─── Records

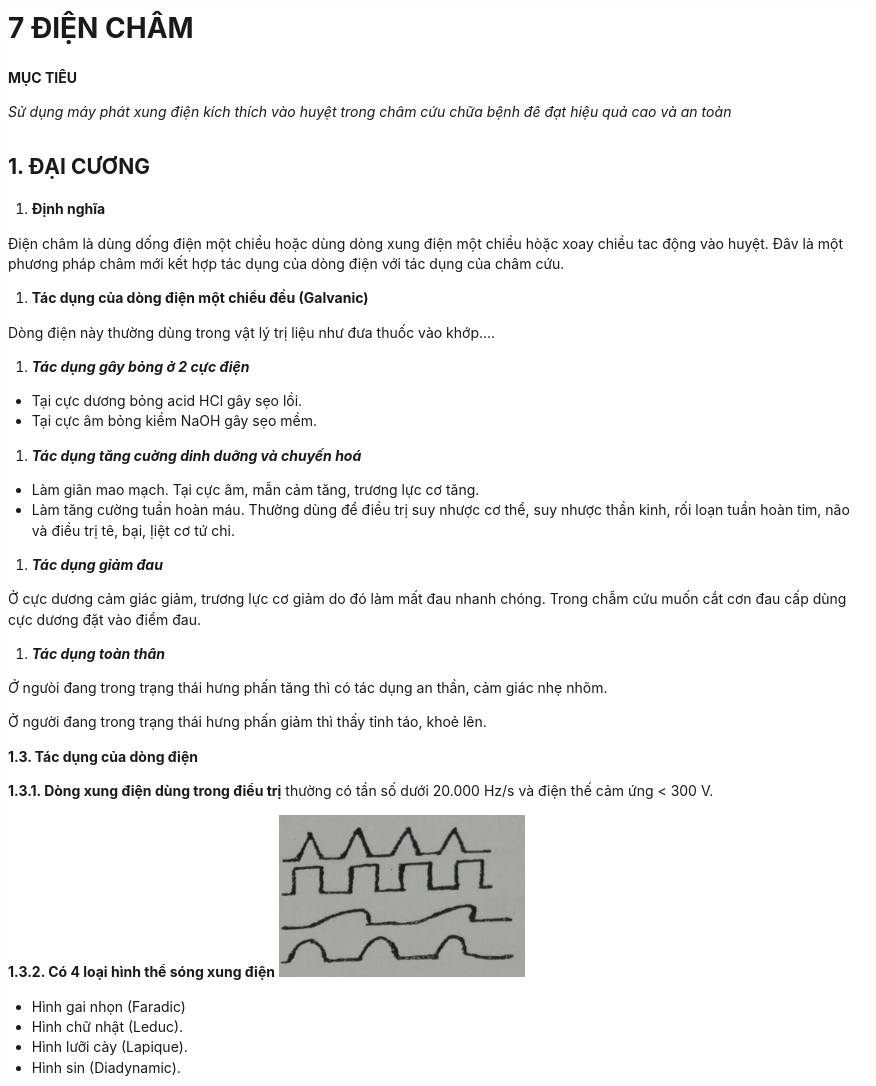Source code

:# 7 ĐIỆN CHÂM

**MỤC TIÊU**

_Sử dụng máy phát xung điện kích thích vào huyệt trong châm cứu chữa bệnh đê đạt hiệu quả cao và an toàn_

## 1. ĐẠI CƯƠNG

1. **Định nghĩa**

Điện châm là dùng dống điện một chiều hoặc dùng dòng xung điện một chiều hòặc xoay chiều tac động vào huyệt. Đâv là một phương pháp châm mới kết hợp tác dụng của dòng điện với tác dụng của châm cứu.

1. **Tác dụng của dòng điện một chiểu đều (Galvanic)**

Dòng điện này thường dùng trong vật lý trị liệu như đưa thuốc vào khớp....

1. _**Tác dụng gây bỏng ở 2 cực điện**_

- Tại cực dương bỏng acid HCl gây sẹo lồi.
- Tại cực âm bỏng kiềm NaOH gây sẹo mềm.

1. _**Tác dụng tăng cuờng dinh duỡng và chuyến hoá**_

- Làm giãn mao mạch. Tại cực âm, mẫn cảm tăng, trương lực cơ tăng.
- Làm tăng cường tuần hoàn máu. Thường dùng để điều trị suy nhược cơ thể, suy nhược thần kinh, rối loạn tuần hoàn tim, não và điều trị tê, bại, Ịiệt cơ tứ chi.

1. _**Tác dụng gỉảm đau**_

Ở cực dương cảm giác giảm, trương lực cơ giảm do đó làm mất đau nhanh chóng. Trong chẫm cứu muốn cắt cơn đau cấp dùng cực dương đặt vào điểm đau.

1. _**Tác dụng toàn thân**_

_Ở_ ngưòi đang trong trạng thái hưng phấn tăng thì có tác dụng an thần, cảm giác nhẹ nhõm.

Ở người đang trong trạng thái hưng phấn giảm thì thấy tỉnh táo, khoẻ lên.

**1.3. Tác dụng của dòng điện**

**1.3.1. Dòng xung điện dùng trong điểu trị** thường có tần số dưới 20.000 Hz/s và điện thế cảm ứng \< 300 V.

**1.3.2. Có 4 loại hình thể sóng xung điện**
![alt text](image-32.png)
  - Hình gai nhọn (Faradic)
  - Hình chữ nhật (Leduc).
  - Hình lưỡi cày (Lapique).
  - Hình sin (Diadynamic).
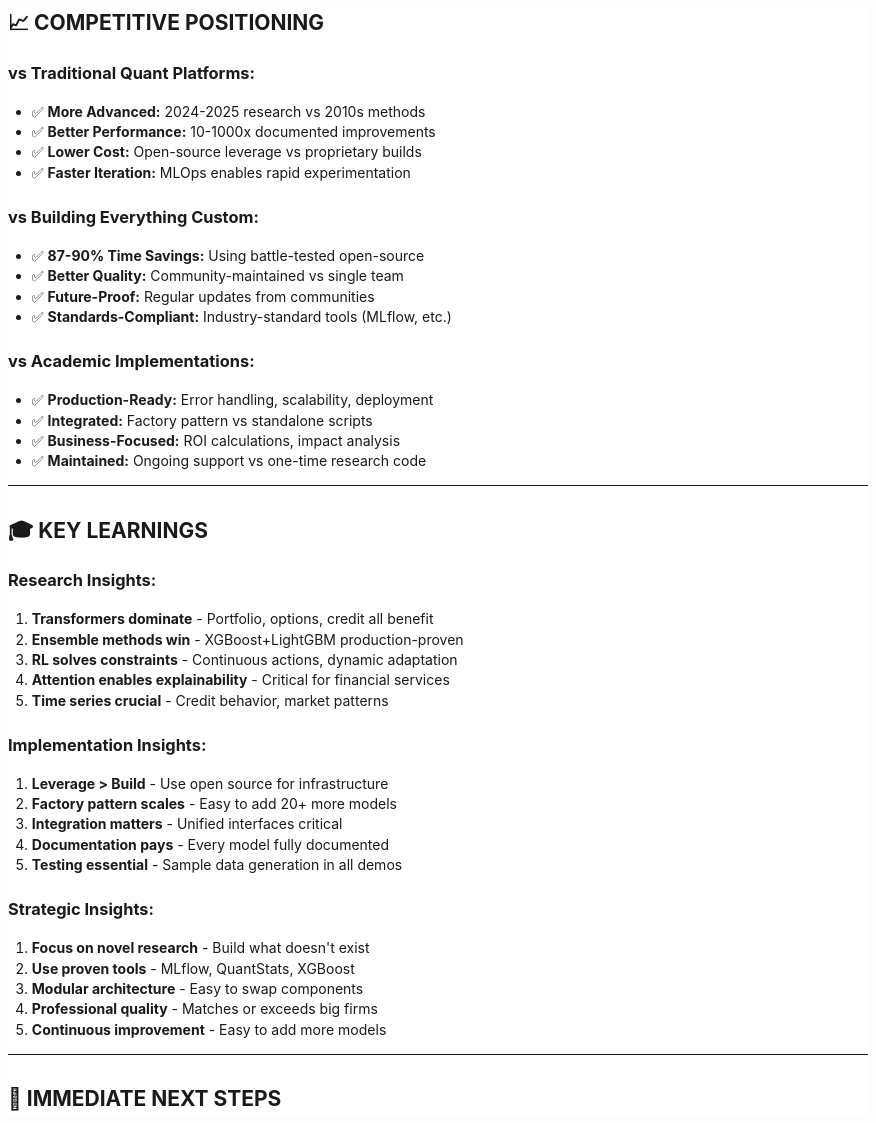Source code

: 
## 📈 COMPETITIVE POSITIONING

### vs Traditional Quant Platforms:
- ✅ **More Advanced:** 2024-2025 research vs 2010s methods
- ✅ **Better Performance:** 10-1000x documented improvements
- ✅ **Lower Cost:** Open-source leverage vs proprietary builds
- ✅ **Faster Iteration:** MLOps enables rapid experimentation

### vs Building Everything Custom:
- ✅ **87-90% Time Savings:** Using battle-tested open-source
- ✅ **Better Quality:** Community-maintained vs single team
- ✅ **Future-Proof:** Regular updates from communities
- ✅ **Standards-Compliant:** Industry-standard tools (MLflow, etc.)

### vs Academic Implementations:
- ✅ **Production-Ready:** Error handling, scalability, deployment
- ✅ **Integrated:** Factory pattern vs standalone scripts
- ✅ **Business-Focused:** ROI calculations, impact analysis
- ✅ **Maintained:** Ongoing support vs one-time research code

---

## 🎓 KEY LEARNINGS

### **Research Insights:**
1. **Transformers dominate** - Portfolio, options, credit all benefit
2. **Ensemble methods win** - XGBoost+LightGBM production-proven
3. **RL solves constraints** - Continuous actions, dynamic adaptation
4. **Attention enables explainability** - Critical for financial services
5. **Time series crucial** - Credit behavior, market patterns

### **Implementation Insights:**
1. **Leverage > Build** - Use open source for infrastructure
2. **Factory pattern scales** - Easy to add 20+ more models
3. **Integration matters** - Unified interfaces critical
4. **Documentation pays** - Every model fully documented
5. **Testing essential** - Sample data generation in all demos

### **Strategic Insights:**
1. **Focus on novel research** - Build what doesn't exist
2. **Use proven tools** - MLflow, QuantStats, XGBoost
3. **Modular architecture** - Easy to swap components
4. **Professional quality** - Matches or exceeds big firms
5. **Continuous improvement** - Easy to add more models

---

## 🚀 IMMEDIATE NEXT STEPS
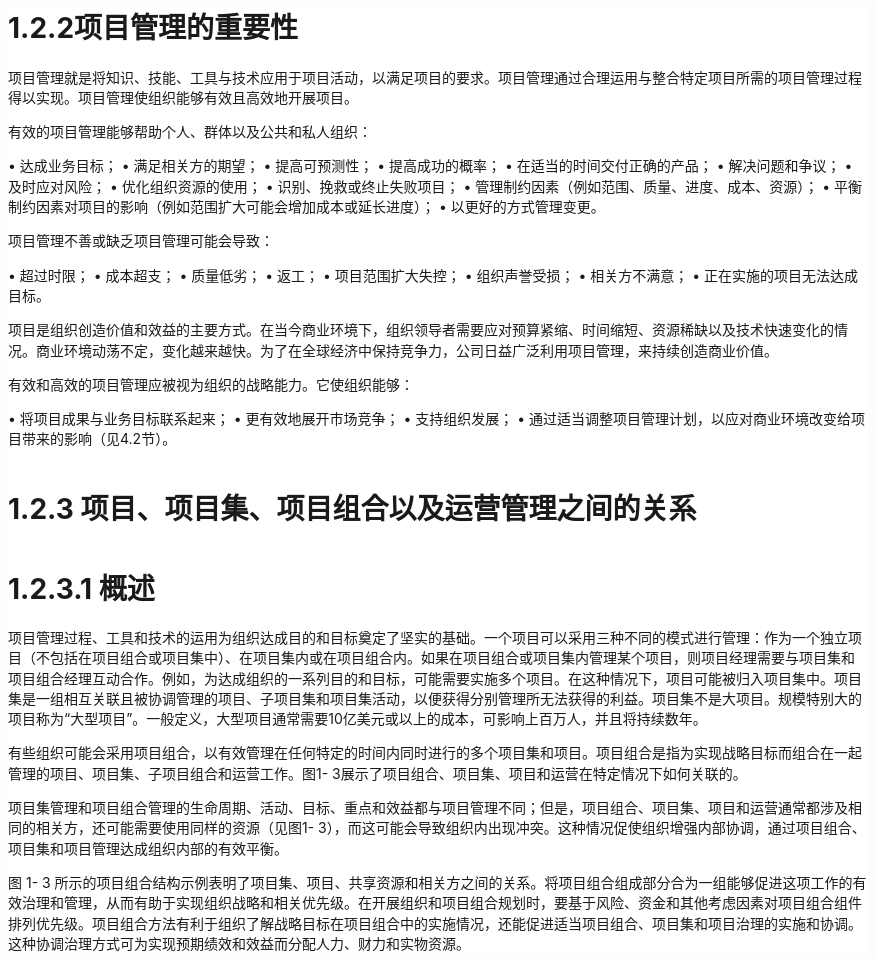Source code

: # 1.2.2项目管理的重要性

项目管理就是将知识、技能、工具与技术应用于项目活动，以满足项目的要求。项目管理通过合理运用与整合特定项目所需的项目管理过程得以实现。项目管理使组织能够有效且高效地开展项目。

有效的项目管理能够帮助个人、群体以及公共和私人组织：

$\bullet$  达成业务目标； $\bullet$  满足相关方的期望； $\bullet$  提高可预测性； $\bullet$  提高成功的概率； $\bullet$  在适当的时间交付正确的产品； $\bullet$  解决问题和争议； $\bullet$  及时应对风险； $\bullet$  优化组织资源的使用； $\bullet$  识别、挽救或终止失败项目； $\bullet$  管理制约因素（例如范围、质量、进度、成本、资源）； $\bullet$  平衡制约因素对项目的影响（例如范围扩大可能会增加成本或延长进度）； $\bullet$  以更好的方式管理变更。

项目管理不善或缺乏项目管理可能会导致：

$\bullet$  超过时限； $\bullet$  成本超支； $\bullet$  质量低劣； $\bullet$  返工； $\bullet$  项目范围扩大失控； $\bullet$  组织声誉受损； $\bullet$  相关方不满意； $\bullet$  正在实施的项目无法达成目标。

项目是组织创造价值和效益的主要方式。在当今商业环境下，组织领导者需要应对预算紧缩、时间缩短、资源稀缺以及技术快速变化的情况。商业环境动荡不定，变化越来越快。为了在全球经济中保持竞争力，公司日益广泛利用项目管理，来持续创造商业价值。

有效和高效的项目管理应被视为组织的战略能力。它使组织能够：

$\bullet$  将项目成果与业务目标联系起来； $\bullet$  更有效地展开市场竞争； $\bullet$  支持组织发展； $\bullet$  通过适当调整项目管理计划，以应对商业环境改变给项目带来的影响（见4.2节）。

# 1.2.3 项目、项目集、项目组合以及运营管理之间的关系

# 1.2.3.1 概述

项目管理过程、工具和技术的运用为组织达成目的和目标奠定了坚实的基础。一个项目可以采用三种不同的模式进行管理：作为一个独立项目（不包括在项目组合或项目集中）、在项目集内或在项目组合内。如果在项目组合或项目集内管理某个项目，则项目经理需要与项目集和项目组合经理互动合作。例如，为达成组织的一系列目的和目标，可能需要实施多个项目。在这种情况下，项目可能被归入项目集中。项目集是一组相互关联且被协调管理的项目、子项目集和项目集活动，以便获得分别管理所无法获得的利益。项目集不是大项目。规模特别大的项目称为“大型项目”。一般定义，大型项目通常需要10亿美元或以上的成本，可影响上百万人，并且将持续数年。

有些组织可能会采用项目组合，以有效管理在任何特定的时间内同时进行的多个项目集和项目。项目组合是指为实现战略目标而组合在一起管理的项目、项目集、子项目组合和运营工作。图1- 3展示了项目组合、项目集、项目和运营在特定情况下如何关联的。

项目集管理和项目组合管理的生命周期、活动、目标、重点和效益都与项目管理不同；但是，项目组合、项目集、项目和运营通常都涉及相同的相关方，还可能需要使用同样的资源（见图1- 3），而这可能会导致组织内出现冲突。这种情况促使组织增强内部协调，通过项目组合、项目集和项目管理达成组织内部的有效平衡。

图 1- 3 所示的项目组合结构示例表明了项目集、项目、共享资源和相关方之间的关系。将项目组合组成部分合为一组能够促进这项工作的有效治理和管理，从而有助于实现组织战略和相关优先级。在开展组织和项目组合规划时，要基于风险、资金和其他考虑因素对项目组合组件排列优先级。项目组合方法有利于组织了解战略目标在项目组合中的实施情况，还能促进适当项目组合、项目集和项目治理的实施和协调。这种协调治理方式可为实现预期绩效和效益而分配人力、财力和实物资源。
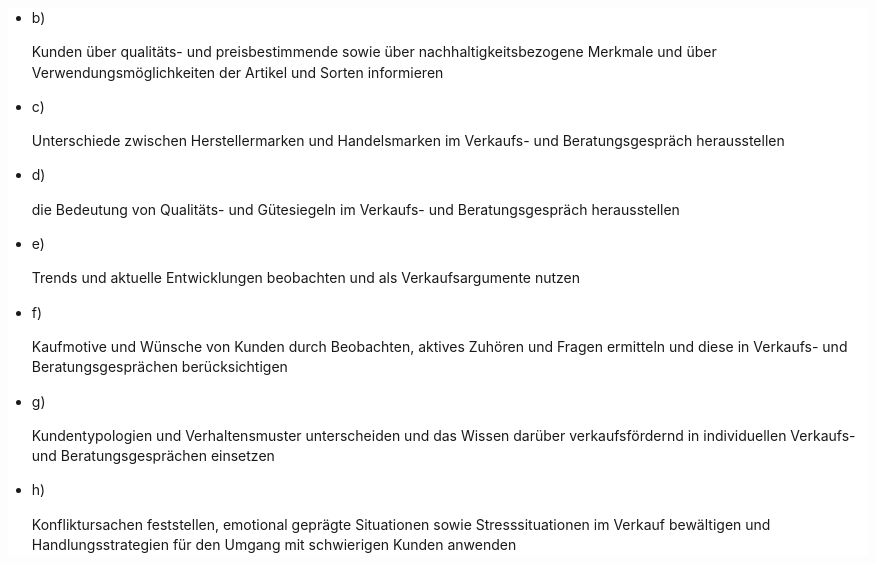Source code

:   - b)
    
    <div style="">
    
    Kunden über qualitäts- und preisbestimmende sowie über
    nachhaltigkeitsbezogene Merkmale und über Verwendungsmöglichkeiten
    der Artikel und Sorten informieren
    
    </div>

  - c)
    
    <div style="">
    
    Unterschiede zwischen Herstellermarken und Handelsmarken im
    Verkaufs- und Beratungsgespräch herausstellen
    
    </div>

  - d)
    
    <div style="">
    
    die Bedeutung von Qualitäts- und Gütesiegeln im Verkaufs- und
    Beratungsgespräch herausstellen
    
    </div>

  - e)
    
    <div style="">
    
    Trends und aktuelle Entwicklungen beobachten und als
    Verkaufsargumente nutzen
    
    </div>

  - f)
    
    <div style="">
    
    Kaufmotive und Wünsche von Kunden durch Beobachten, aktives Zuhören
    und Fragen ermitteln und diese in Verkaufs- und Beratungsgesprächen
    berücksichtigen
    
    </div>

  - g)
    
    <div style="">
    
    Kundentypologien und Verhaltensmuster unterscheiden und das Wissen
    darüber verkaufsfördernd in individuellen Verkaufs- und
    Beratungsgesprächen einsetzen
    
    </div>

  - h)
    
    <div style="">
    
    Konfliktursachen feststellen, emotional geprägte Situationen sowie
    Stresssituationen im Verkauf bewältigen und Handlungsstrategien für
    den Umgang mit schwierigen Kunden anwenden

──────

- **Work to be completed**: Please transcribe only the lines in the records above running from the line that has "- ✅ **Better Performance:**" through the line that has "2. **Ensemble methods", both included, exactly as they appear.

- **Written answer**:
- ✅ **Better Performance:** 10-1000x documented improvements
- ✅ **Lower Cost:** Open-source leverage vs proprietary builds
- ✅ **Faster Iteration:** MLOps enables rapid experimentation

### vs Building Everything Custom:
- ✅ **87-90% Time Savings:** Using battle-tested open-source
- ✅ **Better Quality:** Community-maintained vs single team
- ✅ **Future-Proof:** Regular updates from communities
- ✅ **Standards-Compliant:** Industry-standard tools (MLflow, etc.)

### vs Academic Implementations:
- ✅ **Production-Ready:** Error handling, scalability, deployment
- ✅ **Integrated:** Factory pattern vs standalone scripts
- ✅ **Business-Focused:** ROI calculations, impact analysis
- ✅ **Maintained:** Ongoing support vs one-time research code

---

## 🎓 KEY LEARNINGS

### **Research Insights:**
1. **Transformers dominate** - Portfolio, options, credit all benefit
2. **Ensemble methods win** - XGBoost+LightGBM production-proven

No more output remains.